**Consigne**:
Reproduisez fidèlement le passage du texte sur Warren G, de "Et puis il y" à "à la maternité.".

Warren G et moi, c'est un peu une histoire d'amour qui dure depuis près de quinze ans. No homo bien sur, mais il est vrai que j'ai toujours apprécié chez ce gars son flow nonchalant et son style vestimentaire ultra simple, en totale contradiction avec la majorité des acteurs qui constituent le rap game. Surtout, son Regulate...G Funk Era, véritable arme de distraction massive, capable de te ramener du soleil même dans le trou du cul de la Picardie, avec des ogives telles que This DJ, Do you See, So Many Ways ou tout simplement Regulate, m'a traumatisé, et reste pour moi l'album ultime de la West Coast, devant le premier Snoop et le The Chronic de Dr.Dre.
Et puis il y a eu "Take a look over your shoulder", sorti en 1997, d'un niveau légèrement inférieur à Regulate, qui contient néanmoins quelques petites bombes dont les singles "I shot the Sheriff" (fameux remix du titre de Bob Marley) et le très sensuel "Smokin me out", dont le refrain assuré par Ron Isley est légendaire. En 1999 sort "I Want it All", véritable ôde au G-funk, et considéré par beaucoup comme le second classique du G-Child. Warren G, voulant renouer avec les fondamentaux qui lui avaient assuré un succès d'estime avec "Regulate..G-funk era", opéra un retour aux sources réussi, symbolisé par de petites perles telles "Gangsta love", "Why oh why", "Dollars make sense" et surtout "My momma", peut être un des meilleurs morceaux de rap dans le genre, véritable hymne à la maternité.

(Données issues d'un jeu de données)
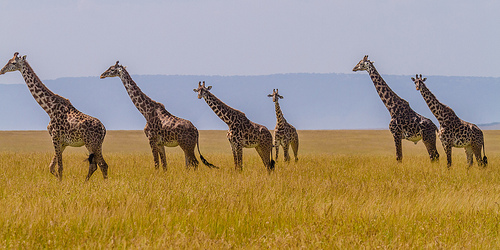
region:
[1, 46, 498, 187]
a field of giraffe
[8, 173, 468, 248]
tall grass in the field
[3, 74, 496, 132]
a mountain behind the giraffe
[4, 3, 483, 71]
the sky above the mountains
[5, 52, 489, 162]
six giraffe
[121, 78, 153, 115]
the neck of the giraffe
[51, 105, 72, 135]
spots on the giraffe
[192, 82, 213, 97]
the face of the giraffe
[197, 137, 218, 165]
the tail of the giraffe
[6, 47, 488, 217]
giraffe standing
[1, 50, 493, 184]
a herd of giraffes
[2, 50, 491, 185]
six giraffes in a yellow field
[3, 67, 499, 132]
grey hills in the background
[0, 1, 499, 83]
hazy blue sky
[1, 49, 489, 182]
five giraffes are facing left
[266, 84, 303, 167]
one giraffe is facing forward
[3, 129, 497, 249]
grass is long and yellow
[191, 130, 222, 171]
long giraffe tail with a dark end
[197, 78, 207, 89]
small horns on a giraffe head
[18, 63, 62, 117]
long patterned brown and beige neck of a giraffe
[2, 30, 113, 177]
giraffe in the field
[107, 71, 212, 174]
giraffe in the field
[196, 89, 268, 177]
giraffe in the field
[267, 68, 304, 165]
giraffe in the field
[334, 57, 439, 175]
giraffe in the field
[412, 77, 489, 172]
giraffe in the field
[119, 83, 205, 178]
giraffe in the field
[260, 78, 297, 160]
giraffe in the field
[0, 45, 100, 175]
giraffe in the field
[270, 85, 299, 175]
giraffe in the field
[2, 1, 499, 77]
the blue sky above everything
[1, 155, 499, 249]
the tall green grass for the animals to stand in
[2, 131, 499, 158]
the empty field next to the grass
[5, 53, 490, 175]
a small herd of giraffes standing in a field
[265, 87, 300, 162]
the giraffe standing towards the camera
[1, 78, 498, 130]
a mountain behind the giraffes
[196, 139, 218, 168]
a tail on the giraffe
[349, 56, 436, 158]
the tallest of the giraffes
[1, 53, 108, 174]
the giraffe in the lead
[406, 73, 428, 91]
the giraffe looking at the camera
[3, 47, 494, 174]
Six giraffes standing near one another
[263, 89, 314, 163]
Giraffe looking towards camera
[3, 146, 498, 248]
Yellow grass covering the ground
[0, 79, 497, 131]
Mountains can be seen in the distance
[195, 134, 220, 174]
Tail of giraffe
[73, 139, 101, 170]
Giraffe's tail is between its legs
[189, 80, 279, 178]
Giraffe holding head down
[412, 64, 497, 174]
Giraffe looking towards camera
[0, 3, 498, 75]
Sky can be seen above the mountains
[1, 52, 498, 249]
giraffes grazing on a field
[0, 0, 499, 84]
Sky is white and hazey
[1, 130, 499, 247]
grass is very dry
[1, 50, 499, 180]
group of tall giraffes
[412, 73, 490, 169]
black and cream giraffe standing in a grassy field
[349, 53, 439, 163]
black and cream giraffe standing in a grassy field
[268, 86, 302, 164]
black and cream giraffe standing in a grassy field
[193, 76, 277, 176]
black and cream giraffe standing in a grassy field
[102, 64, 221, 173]
black and cream giraffe standing in a grassy field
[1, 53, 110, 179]
black and cream giraffe standing in a grassy field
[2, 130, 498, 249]
field full of tan and green grasses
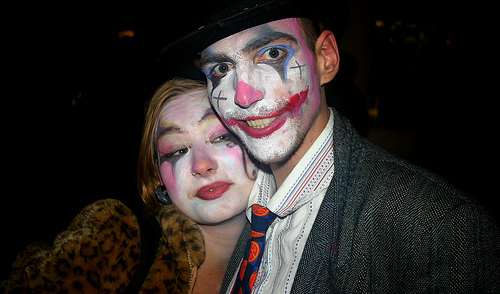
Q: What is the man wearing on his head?
A: A hat.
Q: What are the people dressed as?
A: Clowns.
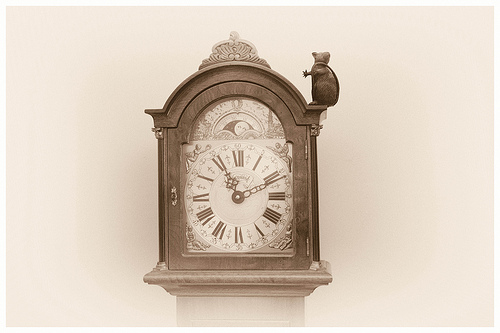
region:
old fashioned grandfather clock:
[139, 31, 340, 296]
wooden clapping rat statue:
[299, 47, 344, 110]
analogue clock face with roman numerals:
[185, 144, 294, 251]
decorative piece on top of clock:
[199, 30, 269, 73]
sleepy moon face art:
[192, 102, 282, 145]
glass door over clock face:
[159, 82, 316, 281]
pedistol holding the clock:
[141, 257, 341, 322]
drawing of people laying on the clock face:
[266, 140, 295, 171]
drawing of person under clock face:
[181, 223, 208, 251]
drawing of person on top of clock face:
[183, 143, 210, 170]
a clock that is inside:
[79, 22, 482, 330]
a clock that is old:
[53, 11, 443, 322]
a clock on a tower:
[86, 7, 405, 332]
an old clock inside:
[139, 38, 305, 239]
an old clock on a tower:
[132, 26, 447, 328]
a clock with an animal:
[119, 26, 432, 308]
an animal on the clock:
[107, 36, 304, 286]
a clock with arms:
[132, 53, 401, 317]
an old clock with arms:
[158, 56, 331, 255]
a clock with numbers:
[127, 66, 418, 326]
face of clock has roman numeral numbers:
[180, 131, 301, 248]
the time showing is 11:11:
[179, 132, 309, 258]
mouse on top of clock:
[297, 42, 347, 119]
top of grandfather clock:
[149, 53, 340, 292]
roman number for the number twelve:
[229, 141, 250, 170]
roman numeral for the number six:
[229, 222, 251, 251]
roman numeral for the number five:
[252, 221, 273, 248]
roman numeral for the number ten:
[191, 167, 221, 187]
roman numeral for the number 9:
[186, 185, 220, 207]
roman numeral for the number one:
[249, 150, 269, 179]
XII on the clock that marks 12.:
[231, 148, 246, 169]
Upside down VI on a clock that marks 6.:
[234, 224, 245, 244]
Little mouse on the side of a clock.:
[301, 49, 340, 108]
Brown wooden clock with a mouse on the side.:
[144, 32, 339, 269]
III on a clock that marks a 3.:
[266, 190, 286, 203]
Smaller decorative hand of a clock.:
[220, 160, 245, 205]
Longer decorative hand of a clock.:
[232, 174, 287, 202]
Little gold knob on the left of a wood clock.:
[167, 185, 179, 205]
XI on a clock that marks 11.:
[210, 154, 226, 172]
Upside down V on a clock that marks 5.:
[253, 221, 265, 238]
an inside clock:
[129, 28, 426, 307]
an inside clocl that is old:
[112, 18, 394, 290]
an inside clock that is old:
[134, 43, 361, 245]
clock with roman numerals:
[121, 73, 348, 298]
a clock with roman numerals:
[129, 51, 403, 308]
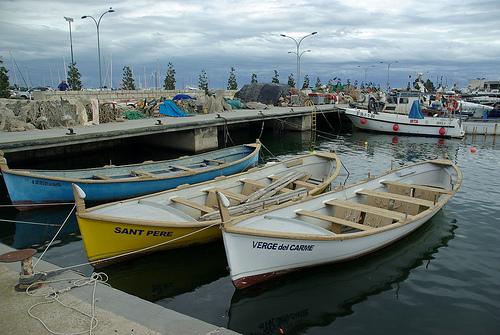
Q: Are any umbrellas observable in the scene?
A: No, there are no umbrellas.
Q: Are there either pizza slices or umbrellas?
A: No, there are no umbrellas or pizza slices.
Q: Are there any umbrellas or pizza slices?
A: No, there are no umbrellas or pizza slices.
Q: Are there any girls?
A: No, there are no girls.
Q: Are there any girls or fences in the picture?
A: No, there are no girls or fences.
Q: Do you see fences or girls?
A: No, there are no girls or fences.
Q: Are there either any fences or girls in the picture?
A: No, there are no girls or fences.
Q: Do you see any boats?
A: Yes, there is a boat.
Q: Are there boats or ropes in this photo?
A: Yes, there is a boat.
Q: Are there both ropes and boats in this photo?
A: Yes, there are both a boat and a rope.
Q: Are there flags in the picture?
A: No, there are no flags.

**Réponse attendue**:
Et puis il y a eu "Take a look over your shoulder", sorti en 1997, d'un niveau légèrement inférieur à Regulate, qui contient néanmoins quelques petites bombes dont les singles "I shot the Sheriff" (fameux remix du titre de Bob Marley) et le très sensuel "Smokin me out", dont le refrain assuré par Ron Isley est légendaire. En 1999 sort "I Want it All", véritable ôde au G-funk, et considéré par beaucoup comme le second classique du G-Child. Warren G, voulant renouer avec les fondamentaux qui lui avaient assuré un succès d'estime avec "Regulate..G-funk era", opéra un retour aux sources réussi, symbolisé par de petites perles telles "Gangsta love", "Why oh why", "Dollars make sense" et surtout "My momma", peut être un des meilleurs morceaux de rap dans le genre, véritable hymne à la maternité.